Turner & George's 'infamous' cow pie
Serves: 4
Ingredients:
600g oxtail pieces
400g ox cheek, diced into 3 cms (NB: oxtail can be supplemented with 1kg diced beef if preferred)
400g chuck steak, diced into 3 cms
200g onions, diced into 2cms
200g carrots, diced into 2cms
500ml beef stock
Dripping, for greasing
100g button mushrooms, wiped clean and quartered
Freshly ground sea salt and black pepper
15g plain flour
For the suet crust (for the pastry base):
350g self-raising flour
150g shredded vegetable suet
150 ml ice cold water
2g fine sea salt
For the rough puff (for the pastry top – or buy a 500g ready made rolled pack):
300g unsalted butter
325g strong plain flour
150ml ice cold water
5g fine sea salt
A pie chimney
Method:
1. Heat your oven to 160C and place a casserole pot (that comes with a lid) over a medium heat on the hob. Add the dripping and fry the oxtail (if using) and diced meat, then the carrots, onions and mushrooms until browned and season with salt and pepper.
2. Add the beef bones gravy and stir through before popping the lid on the casserole and put it in the oven to braise gently for three hours.
3. To make the suet crust base, put the self-raising flour, suet and a couple of pinches of salt into a bowl and use your fingers to mix together. Once the mixture resembles breadcrumbs, add roughly 150ml of ice cold water to bring it together until you have a soft dough. Cover with cling film and place in the fridge.
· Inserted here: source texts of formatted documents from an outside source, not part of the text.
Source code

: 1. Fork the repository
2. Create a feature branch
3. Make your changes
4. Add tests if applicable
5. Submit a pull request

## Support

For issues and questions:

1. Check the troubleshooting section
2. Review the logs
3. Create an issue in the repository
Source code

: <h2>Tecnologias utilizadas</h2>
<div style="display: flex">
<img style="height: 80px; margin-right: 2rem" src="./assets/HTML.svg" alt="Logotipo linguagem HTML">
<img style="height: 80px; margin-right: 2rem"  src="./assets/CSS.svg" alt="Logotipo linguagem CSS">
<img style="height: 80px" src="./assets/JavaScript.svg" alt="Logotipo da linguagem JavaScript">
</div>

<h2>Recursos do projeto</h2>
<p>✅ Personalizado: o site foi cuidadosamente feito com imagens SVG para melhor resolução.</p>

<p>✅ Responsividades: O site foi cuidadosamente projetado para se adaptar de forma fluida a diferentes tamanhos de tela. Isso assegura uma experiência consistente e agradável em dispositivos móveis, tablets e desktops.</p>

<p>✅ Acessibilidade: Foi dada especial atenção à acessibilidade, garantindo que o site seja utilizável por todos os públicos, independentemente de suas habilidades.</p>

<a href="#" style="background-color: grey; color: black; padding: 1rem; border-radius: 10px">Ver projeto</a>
4. To make the rough puff top, put the plain flour and salt into a bowl and dice the butter. Rub together to mix but there should still be small lumps of butter. Pour in the cold water and mix to combine to a firm dough, do not over mix. Cover with cling film and place in the fridge. – can use bought pastry.
5. Remove the cooked pie filling from the oven after three hours and drain off 200ml of the gravy and put to one side. Allow the remaining cooked mixture to cool completely and then pick out the oxtail, pulling the meat off the bones to add back to the mix – not necessary if using diced beef.
6. Turn out the puff pastry onto a floured board and roll out into a square, there should be small streaks of butter running through the pastry, this is needed. Fold the right hand third half way into the middle and repeat with the remaining left hand side, roll out again and repeat the folding process. Cover with cling film and return to the fridge for half an hour – not needed if using ready made.
7. Dust a clean surface with flour and roll out the suet crust dough so it's about 1 cm thick. Line your pie dish, push and pat it in, letting a couple of centimetres hang over the edge. Place a pie 'chimney' into the centre of the pastry.
8. Press the now cool pie mixture into the lined pie dishes around the pie chimney. Roll out the rough puff pastry until about 1 cm thick and cut in half to make two lids. Egg wash the suet crust overhang and place one layer of puff pastry on top of the filling making a small hole to let the pie chimney through one.
9. Egg wash the pie top and trim the edges with a small knife to seal and cook for one hour at 180C.
10. When ready, carefully pull out the pie and allow it to sit for ten minutes before serving with some creamy mash, greens and the remaining gravy.